Ausgezeichnet: Moers startet mit „Offene Daten in Schulen" Pilotprojekt


Pressemitteilung vom 28.06.2017 - Angaben in dieser Mitteilungen sind eventuell nicht mehr aktuell

Erneute Auszeichnung für die Stadtverwaltung: Moers ist eine von elf Kommunen, die im Rahmen der Landesstrategie Open.NRW mit einem Pilotprojekt gefördert wird. Ausgewählt wurde das Open Government-Vorhaben aus 32 Bewerbungen wegen des innovativen Charakters, der Übertragbarkeit auf andere Kommunen, Breitenwirkung sowie Nachhaltigkeit und Zusammenarbeit mit Partnern der Zivilgesellschaft. Moers gehe in Sachen kommunales Open Government mit gutem Beispiel voran, lobt Hartmut Beuß, Beauftragter der Landesregierung für Informationstechnik, das Engagement. „Bürgerhaushalte, Konsultationen im Rahmen der Stadtplanung oder die Bereitstellung von offenen Daten sind Beispiele, wie Transparenz, Partizipation und Zusammenarbeit praktisch umgesetzt werden.
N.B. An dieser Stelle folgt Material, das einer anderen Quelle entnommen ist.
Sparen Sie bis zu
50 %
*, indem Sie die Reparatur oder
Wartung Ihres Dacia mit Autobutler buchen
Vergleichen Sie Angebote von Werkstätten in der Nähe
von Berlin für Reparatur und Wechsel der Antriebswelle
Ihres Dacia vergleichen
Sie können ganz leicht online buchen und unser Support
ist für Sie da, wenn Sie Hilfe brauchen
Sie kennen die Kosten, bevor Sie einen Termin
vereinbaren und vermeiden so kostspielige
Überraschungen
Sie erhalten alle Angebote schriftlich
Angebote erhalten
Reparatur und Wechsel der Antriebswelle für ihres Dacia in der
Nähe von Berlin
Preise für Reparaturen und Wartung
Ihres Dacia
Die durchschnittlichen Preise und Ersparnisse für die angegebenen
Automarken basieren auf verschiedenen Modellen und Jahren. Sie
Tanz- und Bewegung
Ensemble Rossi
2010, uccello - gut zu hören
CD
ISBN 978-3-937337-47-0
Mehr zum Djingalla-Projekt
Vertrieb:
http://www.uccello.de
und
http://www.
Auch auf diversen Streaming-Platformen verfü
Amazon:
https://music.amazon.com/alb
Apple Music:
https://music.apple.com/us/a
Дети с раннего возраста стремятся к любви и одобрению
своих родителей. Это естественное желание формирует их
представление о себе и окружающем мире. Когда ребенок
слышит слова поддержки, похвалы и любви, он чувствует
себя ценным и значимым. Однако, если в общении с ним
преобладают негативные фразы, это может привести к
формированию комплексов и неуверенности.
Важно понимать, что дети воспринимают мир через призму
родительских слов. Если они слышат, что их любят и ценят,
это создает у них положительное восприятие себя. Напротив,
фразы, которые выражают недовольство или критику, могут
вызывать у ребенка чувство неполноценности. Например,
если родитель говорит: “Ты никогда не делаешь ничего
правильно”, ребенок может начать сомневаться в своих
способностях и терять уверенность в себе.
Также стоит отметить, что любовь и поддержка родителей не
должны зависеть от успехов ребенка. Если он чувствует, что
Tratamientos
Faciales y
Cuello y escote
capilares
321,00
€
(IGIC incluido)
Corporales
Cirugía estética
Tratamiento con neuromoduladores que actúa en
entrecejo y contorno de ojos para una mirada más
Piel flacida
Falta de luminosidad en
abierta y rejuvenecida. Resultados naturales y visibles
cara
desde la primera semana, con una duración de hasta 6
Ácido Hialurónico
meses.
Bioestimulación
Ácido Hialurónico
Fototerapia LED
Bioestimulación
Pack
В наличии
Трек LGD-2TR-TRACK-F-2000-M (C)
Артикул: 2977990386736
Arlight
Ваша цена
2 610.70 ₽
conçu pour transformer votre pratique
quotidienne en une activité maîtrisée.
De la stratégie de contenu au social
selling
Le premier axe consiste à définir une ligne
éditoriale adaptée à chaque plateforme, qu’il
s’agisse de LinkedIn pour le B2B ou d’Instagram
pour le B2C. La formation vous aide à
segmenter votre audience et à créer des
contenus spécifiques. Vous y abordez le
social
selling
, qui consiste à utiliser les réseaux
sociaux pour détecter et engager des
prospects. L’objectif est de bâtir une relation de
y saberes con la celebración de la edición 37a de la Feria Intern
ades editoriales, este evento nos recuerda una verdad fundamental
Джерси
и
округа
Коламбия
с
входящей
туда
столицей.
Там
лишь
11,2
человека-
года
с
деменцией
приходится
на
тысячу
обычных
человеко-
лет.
Wir freuen uns auf wertvolle Erfahrungen und Impulse der Modellkommunen, die mit ihren Projekten einen wichtigen Beitrag für einen Leitfaden 'Kommunales Open Government in NRW' leisten", erklärt Beuß. „Vor zwei Wochen wurden wir durch den Bund zur Modellkommune Open Government gekürt, jetzt würdigt auch das Land unser jahrelanges Engagement beim Thema Open Data. Das ist grandios", freut sich Claus Arndt, Leiter der Stabsstelle Zentrales E-Government bei der Stadt Moers.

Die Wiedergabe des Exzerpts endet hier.